(Collected data)
[Start of section]

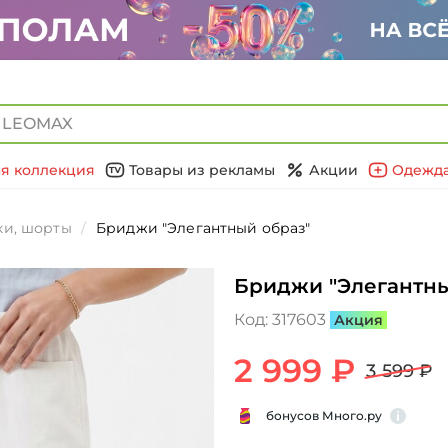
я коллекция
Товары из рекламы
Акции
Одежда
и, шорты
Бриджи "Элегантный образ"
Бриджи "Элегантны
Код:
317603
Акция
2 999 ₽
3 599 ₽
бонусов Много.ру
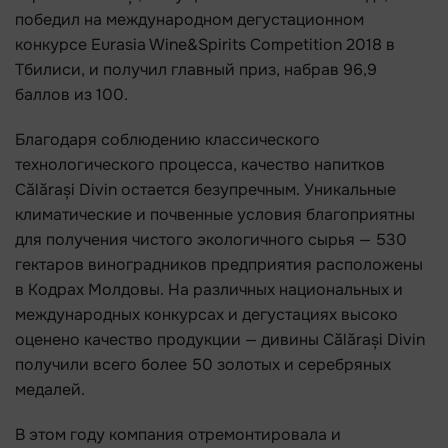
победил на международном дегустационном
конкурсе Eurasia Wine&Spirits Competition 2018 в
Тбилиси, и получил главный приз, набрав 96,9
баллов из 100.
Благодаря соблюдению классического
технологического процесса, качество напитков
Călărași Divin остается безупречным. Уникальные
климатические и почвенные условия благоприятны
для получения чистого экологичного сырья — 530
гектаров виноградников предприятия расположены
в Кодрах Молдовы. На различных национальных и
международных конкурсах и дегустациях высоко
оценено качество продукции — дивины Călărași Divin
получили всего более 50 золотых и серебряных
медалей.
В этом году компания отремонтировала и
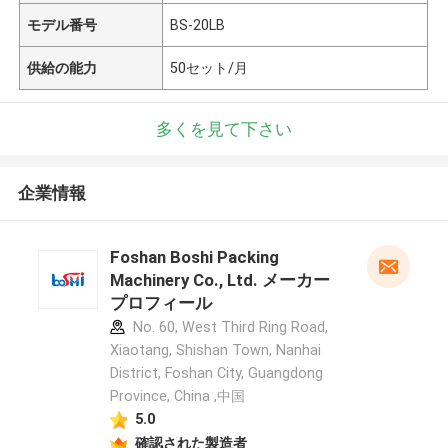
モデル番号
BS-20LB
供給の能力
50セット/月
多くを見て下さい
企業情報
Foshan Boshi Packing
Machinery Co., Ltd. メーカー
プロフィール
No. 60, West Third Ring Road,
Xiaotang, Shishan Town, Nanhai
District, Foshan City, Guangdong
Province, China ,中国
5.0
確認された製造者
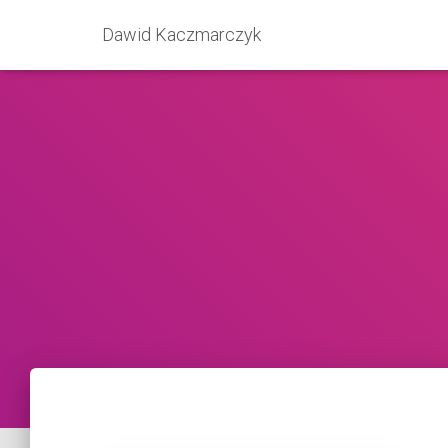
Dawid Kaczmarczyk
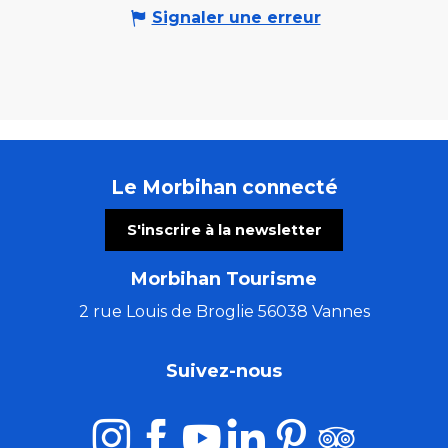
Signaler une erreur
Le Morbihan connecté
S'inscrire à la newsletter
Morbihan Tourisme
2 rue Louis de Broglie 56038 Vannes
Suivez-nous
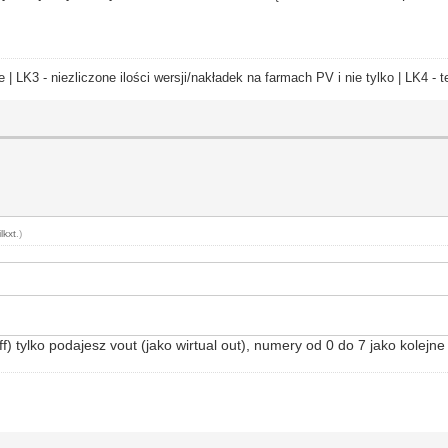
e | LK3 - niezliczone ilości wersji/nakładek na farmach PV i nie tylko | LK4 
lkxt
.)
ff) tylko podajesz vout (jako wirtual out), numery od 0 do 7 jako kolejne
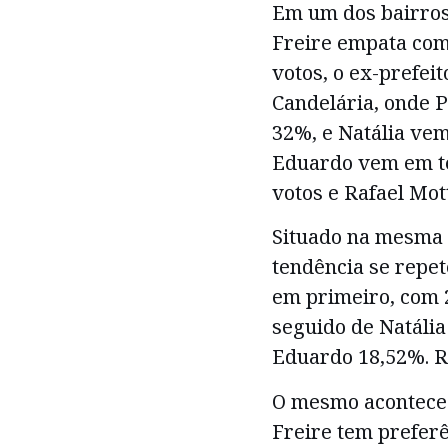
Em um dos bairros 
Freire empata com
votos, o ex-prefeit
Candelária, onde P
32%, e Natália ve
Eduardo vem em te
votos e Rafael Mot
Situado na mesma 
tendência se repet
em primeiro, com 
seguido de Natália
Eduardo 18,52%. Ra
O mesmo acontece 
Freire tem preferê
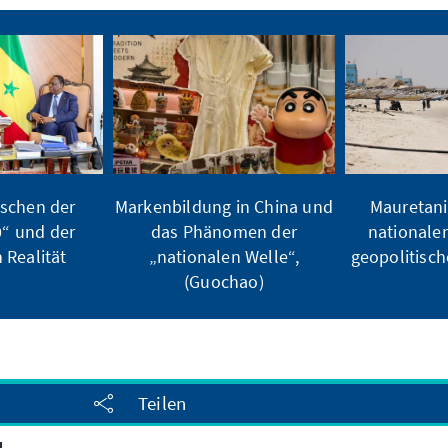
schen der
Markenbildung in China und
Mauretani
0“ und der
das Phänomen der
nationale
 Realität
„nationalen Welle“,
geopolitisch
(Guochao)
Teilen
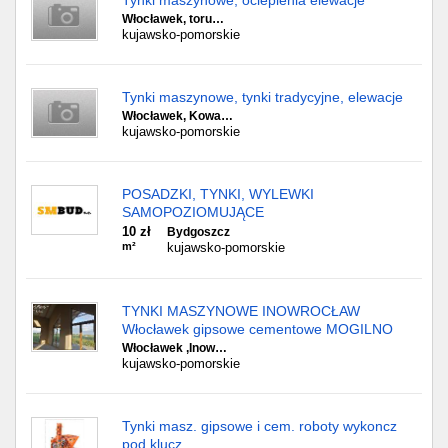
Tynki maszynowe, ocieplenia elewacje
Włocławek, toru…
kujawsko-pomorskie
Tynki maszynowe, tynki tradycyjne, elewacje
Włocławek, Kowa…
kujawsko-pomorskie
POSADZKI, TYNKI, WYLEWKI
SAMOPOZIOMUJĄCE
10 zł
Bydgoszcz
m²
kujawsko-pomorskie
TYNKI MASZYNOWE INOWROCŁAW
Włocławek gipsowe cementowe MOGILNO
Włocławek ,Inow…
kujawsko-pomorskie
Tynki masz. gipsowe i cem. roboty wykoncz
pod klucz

[End of section]

### PROBLEM TO SOLVE
Turn the lines of the records into a Markdown table with two columns, Row and Text line, giving each line its own numbered row and skipping blank lines. Begin at the line that contains "Em um dos bairros", continue through the end of the records, and leave the pictures out.

### SOLVED EXERCISE
| Row | Text line |
|---|---|
| 1 | Em um dos bairros  |
| 2 | Freire empata com |
| 3 | votos, o ex-prefeit |
| 4 | Candelária, onde P |
| 5 | 32%, e Natália ve |
| 6 | Eduardo vem em te |
| 7 | votos e Rafael Mot |
| 8 | Situado na mesma  |
| 9 | tendência se repet |
| 10 | em primeiro, com  |
| 11 | seguido de Natália |
| 12 | Eduardo 18,52%. Ra |
| 13 | O mesmo acontece  |
| 14 | Freire tem preferê |
| 15 | schen der |
| 16 | Markenbildung in China und |
| 17 | Mauretani |
| 18 | 0“ und der |
| 19 | das Phänomen der |
| 20 | nationale |
| 21 |  Realität |
| 22 | „nationalen Welle“, |
| 23 | geopolitisch |
| 24 | (Guochao) |
| 25 | Teilen |
| 26 | Tynki maszynowe, ocieplenia elewacje |
| 27 | Włocławek, toru… |
| 28 | kujawsko-pomorskie |
| 29 | Tynki maszynowe, tynki tradycyjne, elewacje |
| 30 | Włocławek, Kowa… |
| 31 | kujawsko-pomorskie |
| 32 | POSADZKI, TYNKI, WYLEWKI |
| 33 | SAMOPOZIOMUJĄCE |
| 34 | 10 zł |
| 35 | Bydgoszcz |
| 36 | m² |
| 37 | kujawsko-pomorskie |
| 38 | TYNKI MASZYNOWE INOWROCŁAW |
| 39 | Włocławek gipsowe cementowe MOGILNO |
| 40 | Włocławek ,Inow… |
| 41 | kujawsko-pomorskie |
| 42 | Tynki masz. gipsowe i cem. roboty wykoncz |
| 43 | pod klucz |